# What to produce
Lines of the records that hold the word "деталей" are to be counted; give the number and nothing more.
=== Section Start ===
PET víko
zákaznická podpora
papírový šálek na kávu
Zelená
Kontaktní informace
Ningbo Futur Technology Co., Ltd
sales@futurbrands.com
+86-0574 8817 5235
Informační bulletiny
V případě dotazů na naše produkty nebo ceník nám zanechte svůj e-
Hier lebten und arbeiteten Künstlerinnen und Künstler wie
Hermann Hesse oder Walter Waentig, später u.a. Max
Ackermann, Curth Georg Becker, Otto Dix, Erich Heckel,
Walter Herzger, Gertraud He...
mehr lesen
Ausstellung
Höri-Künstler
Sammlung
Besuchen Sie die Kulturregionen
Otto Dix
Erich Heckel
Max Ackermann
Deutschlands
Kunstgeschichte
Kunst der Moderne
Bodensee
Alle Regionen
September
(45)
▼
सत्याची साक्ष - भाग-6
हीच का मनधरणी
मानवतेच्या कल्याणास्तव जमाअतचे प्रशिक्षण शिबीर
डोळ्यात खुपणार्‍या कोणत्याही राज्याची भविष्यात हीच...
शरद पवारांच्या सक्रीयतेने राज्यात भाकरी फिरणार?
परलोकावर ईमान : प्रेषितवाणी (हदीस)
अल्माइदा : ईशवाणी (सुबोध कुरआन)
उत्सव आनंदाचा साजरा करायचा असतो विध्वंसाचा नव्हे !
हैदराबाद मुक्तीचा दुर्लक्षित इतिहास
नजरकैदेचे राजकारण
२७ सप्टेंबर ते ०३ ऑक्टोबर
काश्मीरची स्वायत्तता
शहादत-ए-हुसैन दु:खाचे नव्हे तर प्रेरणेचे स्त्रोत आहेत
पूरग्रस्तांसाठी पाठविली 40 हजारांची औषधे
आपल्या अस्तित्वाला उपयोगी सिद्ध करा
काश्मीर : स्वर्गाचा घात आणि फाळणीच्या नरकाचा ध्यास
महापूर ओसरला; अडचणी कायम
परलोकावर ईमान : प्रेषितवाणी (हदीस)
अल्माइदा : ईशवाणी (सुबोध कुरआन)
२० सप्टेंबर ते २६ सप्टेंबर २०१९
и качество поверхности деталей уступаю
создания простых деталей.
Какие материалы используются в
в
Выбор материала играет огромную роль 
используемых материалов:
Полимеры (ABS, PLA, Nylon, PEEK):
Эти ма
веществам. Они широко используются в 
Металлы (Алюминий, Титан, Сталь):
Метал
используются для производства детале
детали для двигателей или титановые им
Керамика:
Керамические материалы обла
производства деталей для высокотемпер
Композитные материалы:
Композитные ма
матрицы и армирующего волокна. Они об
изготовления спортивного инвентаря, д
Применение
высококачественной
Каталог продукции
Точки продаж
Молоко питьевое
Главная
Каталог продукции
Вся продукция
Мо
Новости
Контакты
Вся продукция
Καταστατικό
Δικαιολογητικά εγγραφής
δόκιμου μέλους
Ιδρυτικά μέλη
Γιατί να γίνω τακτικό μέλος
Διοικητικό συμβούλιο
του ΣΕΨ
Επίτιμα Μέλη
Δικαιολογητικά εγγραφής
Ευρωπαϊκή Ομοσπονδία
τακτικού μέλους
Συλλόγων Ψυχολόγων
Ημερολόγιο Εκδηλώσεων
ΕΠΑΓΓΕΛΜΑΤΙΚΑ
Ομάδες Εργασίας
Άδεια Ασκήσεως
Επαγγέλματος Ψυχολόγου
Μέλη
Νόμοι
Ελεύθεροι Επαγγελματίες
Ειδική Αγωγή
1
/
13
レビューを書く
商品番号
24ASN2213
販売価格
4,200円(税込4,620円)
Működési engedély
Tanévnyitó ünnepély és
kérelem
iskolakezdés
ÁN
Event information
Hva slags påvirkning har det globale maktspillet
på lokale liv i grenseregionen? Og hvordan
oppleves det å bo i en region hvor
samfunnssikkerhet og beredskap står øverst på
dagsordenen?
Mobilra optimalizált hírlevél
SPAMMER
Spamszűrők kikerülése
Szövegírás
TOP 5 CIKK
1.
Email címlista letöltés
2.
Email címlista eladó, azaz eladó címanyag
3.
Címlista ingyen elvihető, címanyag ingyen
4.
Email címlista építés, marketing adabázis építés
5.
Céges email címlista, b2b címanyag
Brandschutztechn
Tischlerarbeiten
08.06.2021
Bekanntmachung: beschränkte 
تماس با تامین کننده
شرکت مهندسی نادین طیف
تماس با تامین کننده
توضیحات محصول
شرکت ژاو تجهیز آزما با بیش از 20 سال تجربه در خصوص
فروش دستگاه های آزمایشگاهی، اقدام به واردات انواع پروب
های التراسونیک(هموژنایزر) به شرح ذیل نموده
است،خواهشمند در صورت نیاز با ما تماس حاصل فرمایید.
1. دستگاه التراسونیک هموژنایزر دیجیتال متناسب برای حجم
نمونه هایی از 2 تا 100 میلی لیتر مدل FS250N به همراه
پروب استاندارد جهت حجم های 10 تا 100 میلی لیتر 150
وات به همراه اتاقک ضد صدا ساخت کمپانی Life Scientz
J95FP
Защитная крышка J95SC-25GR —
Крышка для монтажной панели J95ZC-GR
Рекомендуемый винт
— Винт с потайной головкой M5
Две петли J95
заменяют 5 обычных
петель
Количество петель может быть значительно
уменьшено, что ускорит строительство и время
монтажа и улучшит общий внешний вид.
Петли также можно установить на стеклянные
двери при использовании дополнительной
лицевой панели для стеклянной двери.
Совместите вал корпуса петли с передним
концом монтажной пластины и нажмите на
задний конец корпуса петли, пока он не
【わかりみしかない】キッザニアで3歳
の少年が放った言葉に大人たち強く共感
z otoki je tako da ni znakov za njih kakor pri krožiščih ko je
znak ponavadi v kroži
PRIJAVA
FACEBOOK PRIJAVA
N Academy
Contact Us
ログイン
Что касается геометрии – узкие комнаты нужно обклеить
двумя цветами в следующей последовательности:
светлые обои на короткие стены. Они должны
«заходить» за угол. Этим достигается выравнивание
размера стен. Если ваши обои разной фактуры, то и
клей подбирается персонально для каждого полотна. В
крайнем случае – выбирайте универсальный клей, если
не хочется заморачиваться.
=== Section End ===
# Worked solution
3